EXCERPT
──────
Jackpot 3 changes?

In this case, it’ll work the same as it currently does, assuming there’s not already a pull-up on it. It may be that in that case you want something else connected, too, that might be powered from +24V or +12V like a set of strip lights or something, in which case that will pull the output up above 3.3V.

This was more just an example of ‘other ways someone might use this’.

Yes, as long as you’re ok with people using 5V or below inputs then this will work fine.

I have a handful of leftover inductive sensors from an automated XYZ gantry that we used at work for testing. They can be powered from 10V to 30V and have a high-side switched output, so you either get open circuit or Vsupply as the output. In this case I would not be able to use one of those.

I’m not sure why you’d say ‘yikes’ here? I think you might be confusing yourself by thinking of this as ‘logic level’. At the end of the day it’s just different ways of using voltages/currents to accomplish things. RS232 used to be +/- 12V signals for ‘logic’. Plenty of sensors use +24V output, like my ones above, because you can use that to do things directly like power a light, operate a contactor, operate a motor or electronic brake, etc. Or you can use that same +24V output to control the input to a microcontroller to signal things. Hell, lots of industry uses 230V signalling. The E-stops we have in our lab at work are 230V fed, so that they can control a 230V coil contactor directly. You could do the same thing with a safety relay and running at 12V, but the 230V option is the simplest for what we need at the moment.

Ultimately it’s your call, I would just suggest bearing in mind that you don’t get a summary from everyone who buys one of these things explaining how they’ve used it. If you take a design that has 6x 0-24V inputs and quietly swap that with a design that has 6x 0-5V inputs, you may well end up hearing from a number of those people when they replace hardware and it immediately fails!

This is one of the things that makes this situation tricky, as I’ve alluded to before. You’re not really making a product, you’re making a component. As a result of that, I would suggest that it may pay to be as open minded as possible and not make assumptions about how you think people are actually using your designs because if you’re wrong it’s going to cause you legitimate problems.
──────
RECORDS PROVIDED
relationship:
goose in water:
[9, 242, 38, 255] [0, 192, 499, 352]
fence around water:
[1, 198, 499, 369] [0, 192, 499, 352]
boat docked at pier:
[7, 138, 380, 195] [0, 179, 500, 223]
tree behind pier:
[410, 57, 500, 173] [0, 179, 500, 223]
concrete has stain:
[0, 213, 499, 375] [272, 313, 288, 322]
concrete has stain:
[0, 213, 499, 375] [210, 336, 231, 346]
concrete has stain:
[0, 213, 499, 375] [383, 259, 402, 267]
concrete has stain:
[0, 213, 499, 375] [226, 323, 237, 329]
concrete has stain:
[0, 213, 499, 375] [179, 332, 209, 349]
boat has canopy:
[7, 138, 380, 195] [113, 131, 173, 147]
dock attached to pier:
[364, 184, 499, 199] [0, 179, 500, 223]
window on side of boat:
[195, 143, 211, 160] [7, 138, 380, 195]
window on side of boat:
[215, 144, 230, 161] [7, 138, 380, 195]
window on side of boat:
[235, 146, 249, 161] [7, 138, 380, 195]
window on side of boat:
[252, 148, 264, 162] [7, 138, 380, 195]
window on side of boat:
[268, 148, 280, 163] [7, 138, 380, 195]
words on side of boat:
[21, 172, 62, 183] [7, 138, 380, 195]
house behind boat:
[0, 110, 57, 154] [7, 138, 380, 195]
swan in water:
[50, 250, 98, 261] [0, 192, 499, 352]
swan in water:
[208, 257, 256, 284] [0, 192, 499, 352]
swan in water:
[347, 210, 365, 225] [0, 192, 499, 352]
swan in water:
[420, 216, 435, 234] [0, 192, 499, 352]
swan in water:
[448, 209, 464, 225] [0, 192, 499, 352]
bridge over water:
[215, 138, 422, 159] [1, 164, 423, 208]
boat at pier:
──────
INSTRUCTIONS FOR THE TASK
Pick up the forum reply on the Jackpot 3 input voltage changes from its final sentence and keep writing it.

RESPONSE
Reliability issues have killed properly big companies before. I know you’re focused on keeping costs low, but that inherently also keeps margins low which means you’ve got less buffer for dealing with 5% of people killing their boards and clogging your inbox with e-mails saying ‘it arrived broken’ because they didn’t read some fine print about input voltages etc.

I should not be assuming anything…little joke.

This I completely understand. I just don’t think there is much of a use case for any high-powered logic stuff on a board of this size. I am okay with a 5v input cap, I actually kind of prefer it. Keep inexperienced users from playing with that stuff and possibly really messing up the board and experienced users will know how to knock it down to 5V if needed. I will change the docs now to specify because I have not already. The JP1 implied 5V because it had the 5V optional rail) but never specified.


With 100k in there it never gets pulled up high enough.

Here is the 49.9 we currently have, I can go back to that.

Ok, all good. As long as it’s clearly called out then that’s probably fine. In future if you’re only doing 5V inputs then it’s probably better to avoid doing them via the diode altogether.

The good thing about having that diode in series is that your input can be pretty much any voltage that the diodes can survive. The bad thing is that it’s a lot more ‘brittle’ to things like ESD, EMC miswiring etc.

The other option is to use a voltage divider on the input or to just have the input bypass to 3.3V via a diode. If it were me, I’d have done something more like this:


The nice thing there is that it keeps the resistor/capacitor filter connected at all times, so you don’t have the equivalent of an open-circuit when the diode is reverse biased. That can help with things like noise coupling into other parts of the circuit etc.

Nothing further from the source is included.